Aha, lama sekali tak nge-blog. Terbengkalai semua. Padahal begitu banyak hendak dimuntahkan.
Baik.
Bi En menelponku dan mengabarkan kemungkinanku berangkat tahun ini sekitar 40%. Ia tawarkan berangkat dari Filipina. Ha ? Lalu imajinasiku mengembara ke segerombol orang yang luntang-lantung di negara orang. Aku ragu-ragu dan mencernanya di otak. Andai berada pada masa muda ketika semangat luntang-lantung itu bergolak, aku tak banyak pikir.
Luntang-lantung itu mungkin frasa dramatis. Namun lebih baik membayangkan terburuk.
---------------------------------------------------------------------------------------------
Aku belum menuliskan pengalaman umroh kemarin.

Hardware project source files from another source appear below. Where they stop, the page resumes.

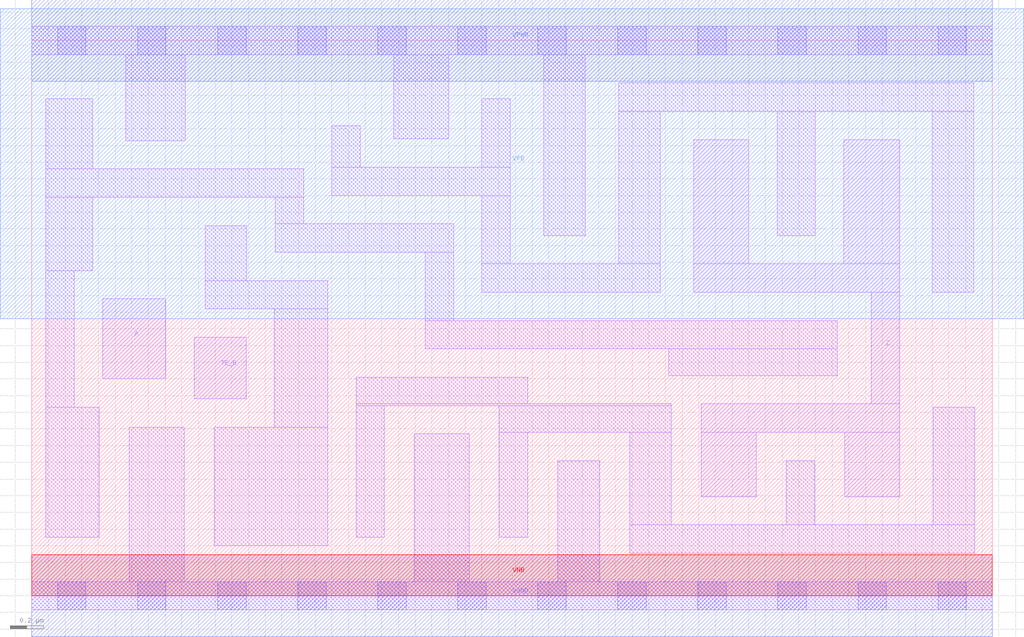
<source format=lef>
# Copyright 2020 The SkyWater PDK Authors
#
# Licensed under the Apache License, Version 2.0 (the "License");
# you may not use this file except in compliance with the License.
# You may obtain a copy of the License at
#
#     https://www.apache.org/licenses/LICENSE-2.0
#
# Unless required by applicable law or agreed to in writing, software
# distributed under the License is distributed on an "AS IS" BASIS,
# WITHOUT WARRANTIES OR CONDITIONS OF ANY KIND, either express or implied.
# See the License for the specific language governing permissions and
# limitations under the License.
#
# SPDX-License-Identifier: Apache-2.0

VERSION 5.7 ;
  NOWIREEXTENSIONATPIN ON ;
  DIVIDERCHAR "/" ;
  BUSBITCHARS "[]" ;
MACRO sky130_fd_sc_ms__ebufn_4
  CLASS CORE ;
  FOREIGN sky130_fd_sc_ms__ebufn_4 ;
  ORIGIN  0.000000  0.000000 ;
  SIZE  5.760000 BY  3.330000 ;
  SYMMETRY X Y ;
  SITE unit ;
  PIN A
    ANTENNAGATEAREA  0.312600 ;
    DIRECTION INPUT ;
    USE SIGNAL ;
    PORT
      LAYER li1 ;
        RECT 0.425000 1.300000 0.805000 1.780000 ;
    END
  END A
  PIN TE_B
    ANTENNAGATEAREA  1.119000 ;
    DIRECTION INPUT ;
    USE SIGNAL ;
    PORT
      LAYER li1 ;
        RECT 0.975000 1.180000 1.285000 1.550000 ;
    END
  END TE_B
  PIN Z
    ANTENNADIFFAREA  1.034000 ;
    DIRECTION OUTPUT ;
    USE SIGNAL ;
    PORT
      LAYER li1 ;
        RECT 3.970000 1.820000 5.205000 1.990000 ;
        RECT 3.970000 1.990000 4.300000 2.735000 ;
        RECT 4.015000 0.595000 4.345000 0.980000 ;
        RECT 4.015000 0.980000 5.205000 1.150000 ;
        RECT 4.870000 1.990000 5.205000 2.735000 ;
        RECT 4.875000 0.595000 5.205000 0.980000 ;
        RECT 5.035000 1.150000 5.205000 1.820000 ;
    END
  END Z
  PIN VGND
    DIRECTION INOUT ;
    USE GROUND ;
    PORT
      LAYER met1 ;
        RECT 0.000000 -0.245000 5.760000 0.245000 ;
    END
  END VGND
  PIN VNB
    DIRECTION INOUT ;
    USE GROUND ;
    PORT
      LAYER pwell ;
        RECT 0.000000 0.000000 5.760000 0.245000 ;
    END
  END VNB
  PIN VPB
    DIRECTION INOUT ;
    USE POWER ;
    PORT
      LAYER nwell ;
        RECT -0.190000 1.660000 5.950000 3.520000 ;
    END
  END VPB
  PIN VPWR
    DIRECTION INOUT ;
    USE POWER ;
    PORT
      LAYER met1 ;
        RECT 0.000000 3.085000 5.760000 3.575000 ;
    END
  END VPWR
  OBS
    LAYER li1 ;
      RECT 0.000000 -0.085000 5.760000 0.085000 ;
      RECT 0.000000  3.245000 5.760000 3.415000 ;
      RECT 0.085000  0.350000 0.405000 1.130000 ;
      RECT 0.085000  1.130000 0.255000 1.950000 ;
      RECT 0.085000  1.950000 0.365000 2.390000 ;
      RECT 0.085000  2.390000 1.630000 2.560000 ;
      RECT 0.085000  2.560000 0.365000 2.980000 ;
      RECT 0.565000  2.730000 0.920000 3.245000 ;
      RECT 0.585000  0.085000 0.915000 1.010000 ;
      RECT 1.040000  1.720000 1.775000 1.890000 ;
      RECT 1.040000  1.890000 1.290000 2.220000 ;
      RECT 1.095000  0.300000 1.775000 1.010000 ;
      RECT 1.455000  1.010000 1.775000 1.720000 ;
      RECT 1.460000  2.060000 2.530000 2.230000 ;
      RECT 1.460000  2.230000 1.630000 2.390000 ;
      RECT 1.800000  2.400000 2.870000 2.570000 ;
      RECT 1.800000  2.570000 1.970000 2.820000 ;
      RECT 1.945000  0.350000 2.115000 1.140000 ;
      RECT 1.945000  1.140000 3.835000 1.150000 ;
      RECT 1.945000  1.150000 2.975000 1.310000 ;
      RECT 2.170000  2.740000 2.500000 3.245000 ;
      RECT 2.295000  0.085000 2.625000 0.970000 ;
      RECT 2.360000  1.480000 4.830000 1.650000 ;
      RECT 2.360000  1.650000 2.530000 2.060000 ;
      RECT 2.700000  1.820000 3.770000 1.990000 ;
      RECT 2.700000  1.990000 2.870000 2.400000 ;
      RECT 2.700000  2.570000 2.870000 2.980000 ;
      RECT 2.805000  0.350000 2.975000 0.980000 ;
      RECT 2.805000  0.980000 3.835000 1.140000 ;
      RECT 3.070000  2.160000 3.320000 3.245000 ;
      RECT 3.155000  0.085000 3.405000 0.810000 ;
      RECT 3.520000  1.990000 3.770000 2.905000 ;
      RECT 3.520000  2.905000 5.650000 3.075000 ;
      RECT 3.585000  0.255000 5.655000 0.425000 ;
      RECT 3.585000  0.425000 3.835000 0.980000 ;
      RECT 3.820000  1.320000 4.830000 1.480000 ;
      RECT 4.470000  2.160000 4.700000 2.905000 ;
      RECT 4.525000  0.425000 4.695000 0.810000 ;
      RECT 5.400000  1.820000 5.650000 2.905000 ;
      RECT 5.405000  0.425000 5.655000 1.130000 ;
    LAYER mcon ;
      RECT 0.155000 -0.085000 0.325000 0.085000 ;
      RECT 0.155000  3.245000 0.325000 3.415000 ;
      RECT 0.635000 -0.085000 0.805000 0.085000 ;
      RECT 0.635000  3.245000 0.805000 3.415000 ;
      RECT 1.115000 -0.085000 1.285000 0.085000 ;
      RECT 1.115000  3.245000 1.285000 3.415000 ;
      RECT 1.595000 -0.085000 1.765000 0.085000 ;
      RECT 1.595000  3.245000 1.765000 3.415000 ;
      RECT 2.075000 -0.085000 2.245000 0.085000 ;
      RECT 2.075000  3.245000 2.245000 3.415000 ;
      RECT 2.555000 -0.085000 2.725000 0.085000 ;
      RECT 2.555000  3.245000 2.725000 3.415000 ;
      RECT 3.035000 -0.085000 3.205000 0.085000 ;
      RECT 3.035000  3.245000 3.205000 3.415000 ;
      RECT 3.515000 -0.085000 3.685000 0.085000 ;
      RECT 3.515000  3.245000 3.685000 3.415000 ;
      RECT 3.995000 -0.085000 4.165000 0.085000 ;
      RECT 3.995000  3.245000 4.165000 3.415000 ;
      RECT 4.475000 -0.085000 4.645000 0.085000 ;
      RECT 4.475000  3.245000 4.645000 3.415000 ;
      RECT 4.955000 -0.085000 5.125000 0.085000 ;
      RECT 4.955000  3.245000 5.125000 3.415000 ;
      RECT 5.435000 -0.085000 5.605000 0.085000 ;
      RECT 5.435000  3.245000 5.605000 3.415000 ;
  END
END sky130_fd_sc_ms__ebufn_4
END LIBRARY

</source>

Sudah begitu banyak cerita umroh atau haji. Namun pengalaman itu begitu personal. Baik, aku akan menulisnya.
---------------------------------------------------------------------------------------------
Encul tidur lekas di sofa. Itu alasan mengapa aku begitu relaks membuka laptop. Mbaknya nobar film yang mengambil latar kota kami. Gerimis jatuh. Beberapa hari mentari bersembunyi.